* **What is being asked**: For the entries below, the result should be an exact transcription of the lines from the one with "neck: (136, 75)" up to and including the one with "right shoulder: (130, 110)", and only those.

[Pose estimation data]
|---|
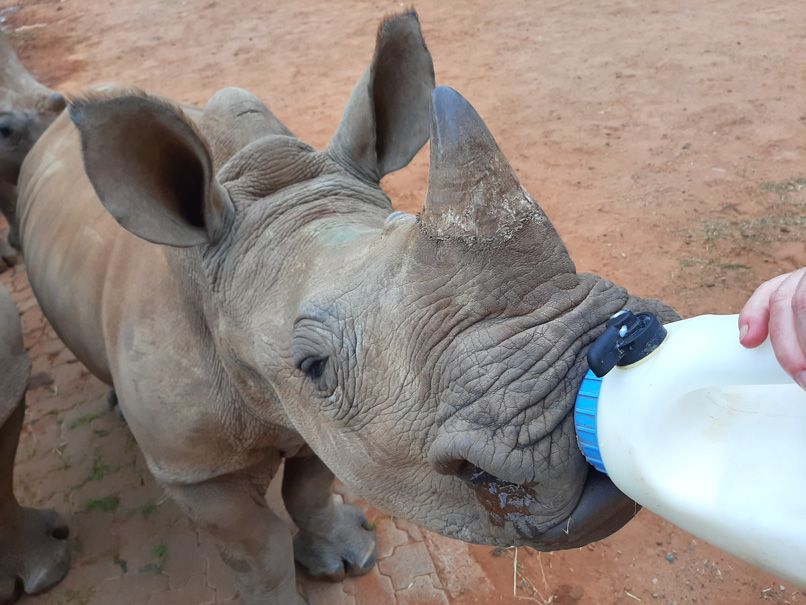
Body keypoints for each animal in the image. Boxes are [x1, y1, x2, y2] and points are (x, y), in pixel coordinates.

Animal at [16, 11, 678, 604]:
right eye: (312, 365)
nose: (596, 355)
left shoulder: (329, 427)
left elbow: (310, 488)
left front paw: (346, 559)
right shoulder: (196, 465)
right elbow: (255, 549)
|---|
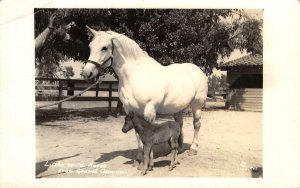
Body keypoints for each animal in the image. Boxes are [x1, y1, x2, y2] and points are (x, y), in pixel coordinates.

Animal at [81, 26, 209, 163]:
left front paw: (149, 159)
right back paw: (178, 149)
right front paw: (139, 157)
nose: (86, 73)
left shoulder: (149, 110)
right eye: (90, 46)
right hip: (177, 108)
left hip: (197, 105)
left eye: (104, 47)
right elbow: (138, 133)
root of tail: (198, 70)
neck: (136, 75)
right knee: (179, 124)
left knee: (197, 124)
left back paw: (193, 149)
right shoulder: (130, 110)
|---|
* **Your response**:
neck: (136, 75)
right knee: (179, 124)
left knee: (197, 124)
left back paw: (193, 149)
right shoulder: (130, 110)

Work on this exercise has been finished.